Reading passage
○ ○ ○ ○ ○ ○ ○
The judgment on the Tower of Babel builders should concern us all, because it is a continuing judgment on all their imitators. The Tower represented a one-world governmental center in defiance of God. Its purpose was to undo God’s judgment and to restore paradise by man’s ostensibly sovereign acts.
God’s judgment on Babel was preceded by His commentary on that endeavor. First, God noted their unity in sin: “the people is one, and they have all one language” (Gen. 11:6). They were at work in unity to defy God. In Sumerian, the Tower is called Etemenanki, “House of the foundation of heaven and earth.” Man hoped to bind all historical determination to himself, to assume control in effect of heaven and earth.1
Second, God said, “this they begin to do: and now nothing will be restrained from them, which they have imagined to do” (Gen. 11:6). Their plan is the control of the world by man, man as lord over man in a unified one-world order. Such an order would rivet man into slavery to man, God’s purpose is the shaking of men and nations (Heb. 12:18-29). The world is therefore founded upon the seas and established upon the floods to prevent us from gaining a security in our sin (Ps. 24:2).
Third, we are told that “the LORD came down to see the city and the tower”, and God declares, “Go to, let us go down” (Gen. 11:5,7). These idioms have reference to judicial action: God “comes down” as judge to render a decision. We speak of a parent “coming down” on a child in punishment. The usage here is similar: it has reference to taking action.
Fourth, God’s judgment was confusion. Man’s work and language were confounded and confused; men were scattered over the face of the earth by the internal dissension God’s judgment created. The word confound is in the Hebrew balal, to mix or mingle. God confounded man in his sin, and God continues to do so. In Babylonian, Babel means the “gate of god”, but in Hebrew it came to mean confusion.
Fifth, the purpose of the confounding or confusion was and is to prevent men from attaining success in their defiance of God. It was preventive action to check the power of man’s sin and to enable the godly to realize their calling. After the confounding of Babel, we are given a genealogy which leads us directly to God’s covenant man, Abraham.
Let us look again at the work involved in building the Tower of Babel. It was a major task and involved no small amount of labor. Before the Flood, cities were commonplace, but Babel was different in that it represented no normal urban development but a planned operation to create a world center. It was thus not productive work. It produced neither food, house, nor manufactured goods. Its purpose was to defy God by preventive planning against God’s judgment and law, and it would also supplant God’s government of man and the earth by man’s government and law.
The Tower of Babel was destroyed by God’s judgment, but the motivation of its builders still remains and is as active as ever. An obvious evidence of this is modern statism, as is also the United Nations. There are, however, many more illustrations of this.
○ ○ ○ ○ ○ ○ ○
Task instructions
a: Translate this sentence from the Tower of Babel commentary into Spanish: "The Tower represented a one-world governmental center in defiance of God."
b: Write the next few sentences of the Tower of Babel commentary, picking up after its final paragraph.
The lines that come next were taken from a separate source and are unrelated to the Tower of Babel commentary.

Available data
○ ○ ○ ○ ○ ○ ○
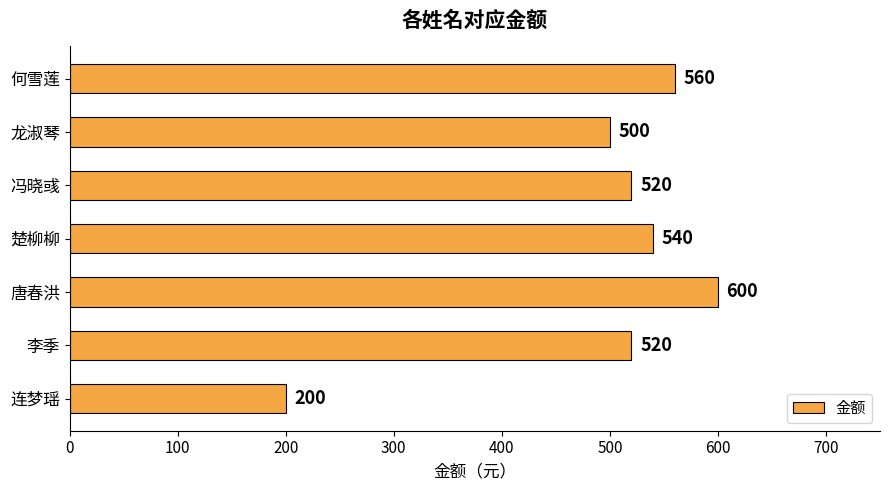

Reading top to bottom, what are all the values shown in this chart?

何雪莲=560	龙淑琴=500	冯晓彧=520	楚柳柳=540	唐春洪=600	李季=520	连梦瑶=200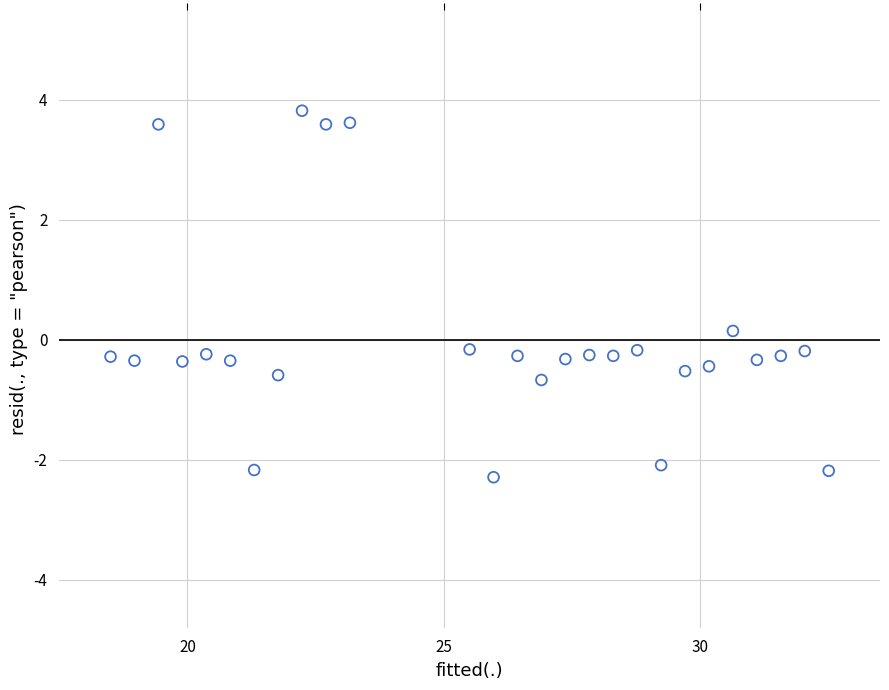

What is the range of X values (max minus min)?

14.0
○ ○ ○ ○ ○ ○ ○
Answer section
a: La Torre representaba un centro de gobierno mundial unificado, en desafío a Dios.

b:
Thirty years ago, as the new pastor of a church, I ended the every-member canvassing of members to finance the church. I did so because I believed that the motivation for giving should be a willing heart, and I quietly worked towards stressing tithing. The result was that the giving increased substantially. At the same time, denominational opposition to this was marked, as well as the outright hostility of some of the elders. The important thing, it was held by these men, was not so much the results, i.e., the income or giving, but the method. Indeed, some insisted on believing that the Spirit worked best with the method.
The reasons were obvious. Those churchmen involved in the every-member visitation work were of two kinds. Some found it difficult or embarrassing to pressure members to give more. Others enjoyed doing so. It gave them an opportunity to badger people sanctimoniously, give them feelings of guilt and inadequacy, and to do so with a self-righteous glow. It was the exercise of power which appealed to them.
To me, the whole system was a trust in man’s way rather than in God’s law and the work of the Holy Spirit. There was in all the promotional work of the every-member canvas a large amount of useless and ungodly work.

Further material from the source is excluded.